In the blog entry dated Sunday, October 23, 2011, what three events does it list as having happened since the officer's last text?

## PASSAGE PROVIDED
-- Opening Marker --

Sunday, October 23, 2011

This is about the government officer I met this week for a few hours' briefing on something. He looked like someone who should have a story written about him. He did.

She hears from him again today after the death of a dictator, the forced closure of a spa centre and the discovery of error in a particle physics experiment. Between now and his last text, a country was set free, a community was deprived of fish spa and Einstein’s relativity lived on; the world has changed.

Those two days. Spanned eons.

She wonders if his texting her is a compensation for his having broken the social inertia, or if he really means to reach her.

Wednesday, October 19, 2011

Al-fatihah.

Bismillahirrahmanirrahim.

Bila perasaan yang bukan milikku semakin jauh dari gapaian. Dan malam bergelapkan diam yang asyik dan legam. Jasad dan jejaknya tertaut dekat, tetapi aku tak buta saat melihat pandangannya. Nyata apa yang dilihatnya bukan apa dilihatku.

Khabar ini benar; bukan aku yang buta, cuma sendiri membutakan. Aku bukan tuli, tetapi aku yang mendiamkan. Aku tak bisu, namun aku yang mengkuburkan.

Tunjukilah kami jalan yang lurus; tunjukilah kami jalan yang lurus; tunjukkanlah kami jalan yang lurus.

Friday, June 24, 2011

Science tells us we've been here for at least 13.7 billion years. That's more than twice the number of human population on earth.

2 years per person.

Tuesday, June 21, 2011

On Studying Medicine

It’s funny how hard we are working to understand how our body works. How hard we are at trying to comprehend the complex system which is at the same time so innate in its most literal sense. It’s almost as though our conscious human mind and functioning physiological body are two separate entities. We are just our frontal + parietal lobes trying to understand the rest of us - and the thought makes one feel somewhat lonely. We are so well clothed by the dead cells that are our skin that the only thing we own that is adequately exposed to the outside world is our sense of perception - and the only thing mine wants is to explore my own innards - my insides looking in and failing - like trying to squint my eyes focusing on an object placed within too close a distance

Q

His manners, though not outrightly rude, were still at moments glaringly unpolished. It was not this, however that hindered her regard - it was those fleeting but not insignificant instances when she caught his gaze - itself darkened like a mixture of affection with something more sinister, insatiable and perhaps even voracious - that made her uncomfortable. Sometimes she feels too the radiating hatred that accompanies this gaze prickling the back of her neck - as if he blames her for his unrequited attachment.

Friday, February 4, 2011

Once I had a bestfriend who loved me too much, and while since then he was most envious of my indifference, I was the one who should be more jealous of him.

To love (almost) unconditionally, and to know. To accept.

-- Closing Marker --

[Dataset entries]
-- Opening Marker --

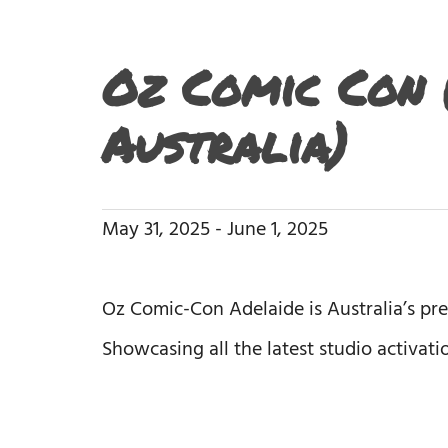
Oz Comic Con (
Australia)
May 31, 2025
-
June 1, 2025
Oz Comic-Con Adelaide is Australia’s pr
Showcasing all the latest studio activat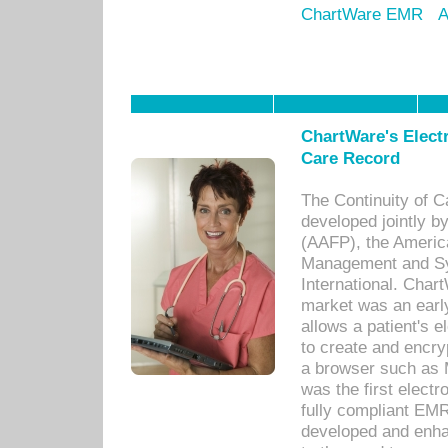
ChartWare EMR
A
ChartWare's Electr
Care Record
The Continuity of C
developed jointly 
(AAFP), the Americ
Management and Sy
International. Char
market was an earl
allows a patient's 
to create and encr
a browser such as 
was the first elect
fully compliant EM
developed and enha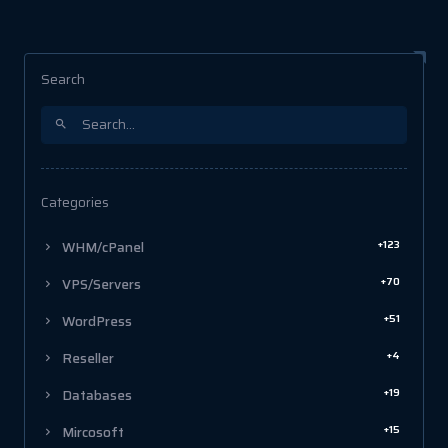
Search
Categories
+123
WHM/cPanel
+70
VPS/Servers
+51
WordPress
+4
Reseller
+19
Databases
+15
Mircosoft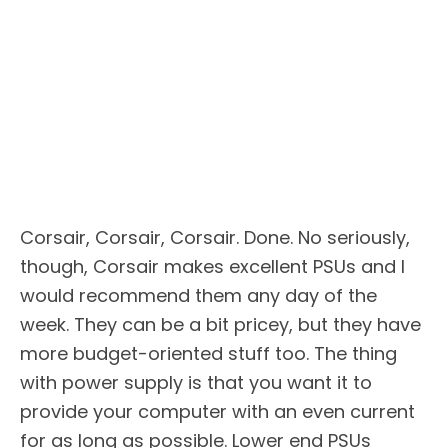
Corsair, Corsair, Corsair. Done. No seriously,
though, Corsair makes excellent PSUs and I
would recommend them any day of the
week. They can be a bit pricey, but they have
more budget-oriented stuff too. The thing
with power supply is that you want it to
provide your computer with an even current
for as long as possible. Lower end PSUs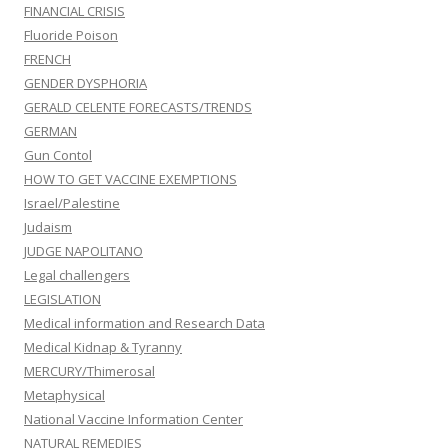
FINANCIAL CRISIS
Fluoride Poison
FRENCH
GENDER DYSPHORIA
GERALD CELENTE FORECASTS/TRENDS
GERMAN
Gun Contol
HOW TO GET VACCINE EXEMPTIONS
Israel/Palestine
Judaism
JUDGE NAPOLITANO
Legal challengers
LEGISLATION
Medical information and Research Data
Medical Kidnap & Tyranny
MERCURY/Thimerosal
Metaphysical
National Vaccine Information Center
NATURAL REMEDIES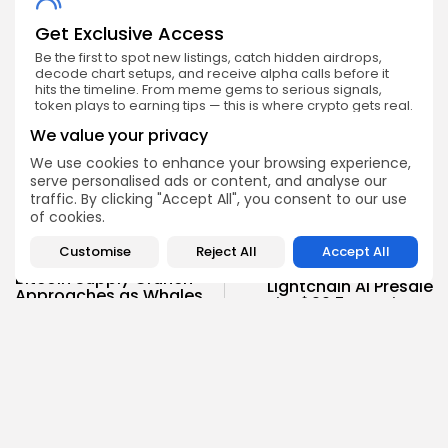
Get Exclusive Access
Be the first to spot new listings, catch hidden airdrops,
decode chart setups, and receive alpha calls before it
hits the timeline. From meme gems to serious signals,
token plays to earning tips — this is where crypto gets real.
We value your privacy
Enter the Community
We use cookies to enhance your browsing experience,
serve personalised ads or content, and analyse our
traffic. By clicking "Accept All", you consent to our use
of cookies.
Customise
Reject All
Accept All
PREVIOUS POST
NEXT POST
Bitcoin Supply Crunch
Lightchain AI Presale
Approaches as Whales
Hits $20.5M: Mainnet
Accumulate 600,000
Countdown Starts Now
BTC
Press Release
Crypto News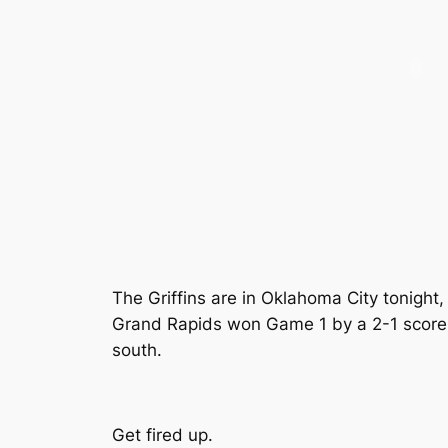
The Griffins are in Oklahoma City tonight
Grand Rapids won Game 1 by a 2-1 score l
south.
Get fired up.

-- Closing Marker --

## RESPONSE TO THE TASK
The death of a dictator, the forced closure of a spa center, and the discovery of an error in a particle physics experiment.